В сорок третьем году генерал Милан Недич сказал: «Зачем нам эти парикмахерские и прочие бордели, когда сербская девушка должна идти и собирать виноград, то есть вернуться в лоно природы!» Все это генерал Недич произнес на митинге, после чего парикмахерское ремесло, мучительное, но прекрасное, замерло и очень быстро угасло. Безработные парикмахерши ходили по домам и оплакивали свою печальную оккупационную судьбу, слушатели запрещенных передач английского происхождения говорили: «За все заплатят, когда наши вернутся!» Дядя сказал: «У меня такие запасы бриллиантина, что война может хоть десять лет тянуться, а стричь меня будет одна моя подружка частным образом!» – на что мама вздохнула: «Хорошо тебе!» Парикмахерша Ружица Миливоевич говорила: «Дивная жизнь в парикмахерских салонах, так похожая на мечту, точнее, на съемки в Голливуде, безвозвратно ушла!» Ружица Миливоевич описывала прекрасную вывеску с надписью: «Для дам и господ!». Дядя сказал: «Так только на клозетах пишут, не пойму, что ты все выпендриваешься!» И еще спросил: «А это правда, что все цирюльники гомики и друг друга за задницы хватают?» Парикмахерша Ружица Миливоевич только вздрогнула и сказала: «Ни в жизнь, и не мечтай!» Мы вздохнули с облегчением.

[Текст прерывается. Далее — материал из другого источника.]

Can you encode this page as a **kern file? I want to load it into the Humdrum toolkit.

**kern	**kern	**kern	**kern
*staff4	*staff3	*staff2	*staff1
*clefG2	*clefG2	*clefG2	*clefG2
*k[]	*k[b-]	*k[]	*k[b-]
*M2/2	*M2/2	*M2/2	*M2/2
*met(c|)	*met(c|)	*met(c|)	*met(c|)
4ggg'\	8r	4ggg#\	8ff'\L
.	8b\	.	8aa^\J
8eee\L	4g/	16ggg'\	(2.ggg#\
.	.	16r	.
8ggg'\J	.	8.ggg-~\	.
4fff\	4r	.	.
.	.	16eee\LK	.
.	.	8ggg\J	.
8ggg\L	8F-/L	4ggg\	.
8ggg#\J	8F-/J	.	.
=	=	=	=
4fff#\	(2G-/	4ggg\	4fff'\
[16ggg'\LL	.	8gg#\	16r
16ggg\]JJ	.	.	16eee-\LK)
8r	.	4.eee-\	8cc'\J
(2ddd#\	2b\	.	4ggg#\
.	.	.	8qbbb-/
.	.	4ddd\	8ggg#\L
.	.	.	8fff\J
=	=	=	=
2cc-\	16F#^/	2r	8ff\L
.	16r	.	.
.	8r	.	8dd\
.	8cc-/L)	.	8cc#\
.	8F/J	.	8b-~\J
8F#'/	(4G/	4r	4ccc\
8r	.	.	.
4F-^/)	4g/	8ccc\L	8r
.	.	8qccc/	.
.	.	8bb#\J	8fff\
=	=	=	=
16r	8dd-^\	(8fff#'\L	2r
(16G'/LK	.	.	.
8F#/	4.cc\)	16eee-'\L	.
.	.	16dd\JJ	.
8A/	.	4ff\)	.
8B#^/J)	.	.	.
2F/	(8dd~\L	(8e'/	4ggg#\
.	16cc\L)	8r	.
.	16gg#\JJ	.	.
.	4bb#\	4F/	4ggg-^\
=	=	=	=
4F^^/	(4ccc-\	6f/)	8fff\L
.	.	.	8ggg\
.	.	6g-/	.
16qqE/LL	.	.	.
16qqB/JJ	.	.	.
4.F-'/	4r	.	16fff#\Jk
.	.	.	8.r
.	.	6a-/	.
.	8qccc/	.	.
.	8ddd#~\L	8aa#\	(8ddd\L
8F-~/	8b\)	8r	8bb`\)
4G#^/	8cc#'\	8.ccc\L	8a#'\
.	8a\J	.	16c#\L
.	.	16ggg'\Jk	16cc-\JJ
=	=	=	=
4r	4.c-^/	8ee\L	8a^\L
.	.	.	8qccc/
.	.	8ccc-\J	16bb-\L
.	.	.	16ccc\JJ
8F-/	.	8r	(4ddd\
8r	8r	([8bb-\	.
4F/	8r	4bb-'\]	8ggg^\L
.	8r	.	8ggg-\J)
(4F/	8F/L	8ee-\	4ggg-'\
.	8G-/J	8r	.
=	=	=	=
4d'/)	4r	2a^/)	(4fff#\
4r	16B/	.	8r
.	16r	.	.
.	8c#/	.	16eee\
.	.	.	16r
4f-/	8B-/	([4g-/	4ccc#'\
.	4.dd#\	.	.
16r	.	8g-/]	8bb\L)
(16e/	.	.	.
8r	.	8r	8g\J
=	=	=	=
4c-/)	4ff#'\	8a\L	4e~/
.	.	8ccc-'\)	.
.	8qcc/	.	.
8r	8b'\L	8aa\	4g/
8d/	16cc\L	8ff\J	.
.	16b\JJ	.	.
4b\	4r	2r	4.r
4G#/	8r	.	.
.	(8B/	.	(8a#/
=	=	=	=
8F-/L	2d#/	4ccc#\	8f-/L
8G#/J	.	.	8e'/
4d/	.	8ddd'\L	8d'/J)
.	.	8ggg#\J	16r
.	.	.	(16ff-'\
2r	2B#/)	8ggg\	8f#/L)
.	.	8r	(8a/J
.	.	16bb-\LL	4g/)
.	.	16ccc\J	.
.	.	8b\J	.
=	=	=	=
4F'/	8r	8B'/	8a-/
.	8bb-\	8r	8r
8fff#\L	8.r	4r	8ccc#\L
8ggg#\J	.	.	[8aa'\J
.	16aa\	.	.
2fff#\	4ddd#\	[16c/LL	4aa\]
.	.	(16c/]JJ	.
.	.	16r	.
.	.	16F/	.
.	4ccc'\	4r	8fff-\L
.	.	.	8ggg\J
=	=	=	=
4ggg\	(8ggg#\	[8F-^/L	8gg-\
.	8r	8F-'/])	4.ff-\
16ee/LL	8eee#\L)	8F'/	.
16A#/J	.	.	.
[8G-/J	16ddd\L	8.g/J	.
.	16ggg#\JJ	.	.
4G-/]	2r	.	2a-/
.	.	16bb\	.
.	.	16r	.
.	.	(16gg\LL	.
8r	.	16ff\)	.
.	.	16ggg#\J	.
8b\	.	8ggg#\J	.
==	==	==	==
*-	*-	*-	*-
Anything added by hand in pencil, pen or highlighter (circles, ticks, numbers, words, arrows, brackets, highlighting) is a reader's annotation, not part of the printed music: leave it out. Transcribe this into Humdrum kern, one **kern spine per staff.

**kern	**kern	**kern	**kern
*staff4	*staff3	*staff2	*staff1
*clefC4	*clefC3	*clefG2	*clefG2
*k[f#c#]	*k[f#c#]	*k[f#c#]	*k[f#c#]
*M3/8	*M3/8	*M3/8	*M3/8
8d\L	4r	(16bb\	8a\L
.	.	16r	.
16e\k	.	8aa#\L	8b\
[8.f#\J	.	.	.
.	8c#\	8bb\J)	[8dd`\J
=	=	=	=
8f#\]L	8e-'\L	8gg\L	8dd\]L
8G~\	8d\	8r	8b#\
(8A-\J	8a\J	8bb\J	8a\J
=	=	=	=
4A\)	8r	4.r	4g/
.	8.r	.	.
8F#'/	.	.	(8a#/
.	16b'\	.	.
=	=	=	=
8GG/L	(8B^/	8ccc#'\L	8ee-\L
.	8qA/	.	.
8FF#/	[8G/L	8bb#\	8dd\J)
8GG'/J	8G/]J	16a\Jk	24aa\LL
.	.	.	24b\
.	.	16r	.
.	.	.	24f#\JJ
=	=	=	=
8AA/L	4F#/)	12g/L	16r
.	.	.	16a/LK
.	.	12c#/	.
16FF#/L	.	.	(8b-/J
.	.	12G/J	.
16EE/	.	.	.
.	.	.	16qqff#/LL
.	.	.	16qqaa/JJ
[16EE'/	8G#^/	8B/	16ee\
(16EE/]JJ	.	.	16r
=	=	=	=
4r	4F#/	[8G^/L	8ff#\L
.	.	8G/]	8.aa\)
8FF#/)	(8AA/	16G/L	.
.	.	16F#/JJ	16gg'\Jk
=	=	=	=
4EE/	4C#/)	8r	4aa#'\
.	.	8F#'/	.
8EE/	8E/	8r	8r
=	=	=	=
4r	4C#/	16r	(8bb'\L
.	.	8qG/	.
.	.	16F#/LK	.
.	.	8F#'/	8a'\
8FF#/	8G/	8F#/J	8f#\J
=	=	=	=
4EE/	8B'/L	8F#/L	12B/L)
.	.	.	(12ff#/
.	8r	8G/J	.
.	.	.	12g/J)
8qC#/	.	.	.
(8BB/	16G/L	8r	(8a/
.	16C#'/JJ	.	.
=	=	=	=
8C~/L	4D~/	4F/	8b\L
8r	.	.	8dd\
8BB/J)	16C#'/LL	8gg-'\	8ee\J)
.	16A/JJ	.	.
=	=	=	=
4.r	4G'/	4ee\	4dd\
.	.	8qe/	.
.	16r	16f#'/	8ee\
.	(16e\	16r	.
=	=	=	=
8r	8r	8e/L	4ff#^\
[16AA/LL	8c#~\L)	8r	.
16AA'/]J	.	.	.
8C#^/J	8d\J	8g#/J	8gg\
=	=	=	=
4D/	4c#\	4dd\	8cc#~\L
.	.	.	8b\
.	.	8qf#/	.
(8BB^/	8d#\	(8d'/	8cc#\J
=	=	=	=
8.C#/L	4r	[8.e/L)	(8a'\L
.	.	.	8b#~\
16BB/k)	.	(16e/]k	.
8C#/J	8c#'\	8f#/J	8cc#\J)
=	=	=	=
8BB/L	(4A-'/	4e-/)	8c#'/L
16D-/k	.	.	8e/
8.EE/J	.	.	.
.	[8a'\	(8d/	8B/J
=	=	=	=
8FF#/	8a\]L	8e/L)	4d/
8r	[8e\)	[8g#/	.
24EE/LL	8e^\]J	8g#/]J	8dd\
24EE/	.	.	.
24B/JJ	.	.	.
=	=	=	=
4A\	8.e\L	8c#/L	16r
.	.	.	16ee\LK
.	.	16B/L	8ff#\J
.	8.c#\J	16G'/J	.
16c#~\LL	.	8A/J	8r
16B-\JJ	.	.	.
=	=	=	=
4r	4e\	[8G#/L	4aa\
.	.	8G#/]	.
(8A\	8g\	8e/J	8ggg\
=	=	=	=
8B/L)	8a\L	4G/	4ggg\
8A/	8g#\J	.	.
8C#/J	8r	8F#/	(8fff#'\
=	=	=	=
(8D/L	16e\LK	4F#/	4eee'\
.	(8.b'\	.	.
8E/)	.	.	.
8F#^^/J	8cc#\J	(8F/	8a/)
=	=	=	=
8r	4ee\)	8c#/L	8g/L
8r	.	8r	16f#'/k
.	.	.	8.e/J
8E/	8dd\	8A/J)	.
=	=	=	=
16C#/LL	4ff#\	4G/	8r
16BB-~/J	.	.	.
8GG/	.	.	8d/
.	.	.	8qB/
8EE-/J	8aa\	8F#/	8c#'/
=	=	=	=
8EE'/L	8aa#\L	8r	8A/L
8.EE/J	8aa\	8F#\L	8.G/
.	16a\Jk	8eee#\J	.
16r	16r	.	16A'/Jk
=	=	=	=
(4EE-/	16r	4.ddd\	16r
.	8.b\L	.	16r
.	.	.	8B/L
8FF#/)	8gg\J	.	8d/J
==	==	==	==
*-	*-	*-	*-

Мама стала накручивать волосы на обрывки газетной бумаги, обрывки она называла «папильотки», я полагал, что это слово доисторическое, греческого происхождения. Мама говорила: «Старые газеты никому не нужны, а я по крайней мере с их помощью имею совершенно бесплатную прическу!» Тетки нашли железный предмет под названием «щипцы» – механизм для производства искусственных локонов, щипцы разогревались на плите; я однажды обжег о них пальцы и три дня не ходил в школу. Дедушка сказал: «Я отпущу волосы, как мои поповские предки, потому что не позволю, чтобы меня стригла какая-нибудь фифа, которая в этих делах ни хрена не смыслит!» Мама возразила: «Но, папа, когда придут наши, ты можешь пострадать как четник, хотя ты никогда предателем не был!» Воевода четников Любомир Авалски ездил по улицам и с коня обращался к народу: «Я отпустил волосы, потому что страдаю по плененному нашему королю Петру Второму!» Какая-то тетка спросила его: «А укладку ты тоже страдая делал?» Авалски ответил: «Точно!»
Эти события происходили в сорок третьем году, направленном своей сутью против многих человеческих занятий, но в первую очередь против парикмахерского искусства. Я и раньше отказывался стричься, я говорил: «Не хочу, мне волосы больно!» В настоящее же время мама ножницами укорачивала мои волосы, приговаривая: «И это пройдет!» Но я не верил. Тетки сказали: «Мы нашими щипцами можем осуществить все прически из довоенных фильмов, и даже лучше!» Дедушка сказал: «Будь вы поумнее, заработали бы на соседях!» Мама возразила: «Но, папа, им ведь не до этого!» Тетки накрутились, после чего сразу уселись писать сонет о волосах княгини Таракановой, ликвидированной с помощью антигуманной гильотины. Парикмахерша Ружица Миливоевич сказала: «Обстановка вынуждает меня заниматься бесчестными делами, в частности продажей лучших частей моего тела, не хотите ли, кстати, глянуть?» Дедушка сказал: «Да ты всегда шлюхой была, просто службой прикрывалась!» В сорок третьем году, антиремесленном, и в первую очередь антипарикмахерском, специалисты этого дела стали торговать шнурками, церковными календарями, кремнями для зажигалок – весьма дефицитными; некоторые из них, правда редко, но все же продавали собственные тела художников своего дела.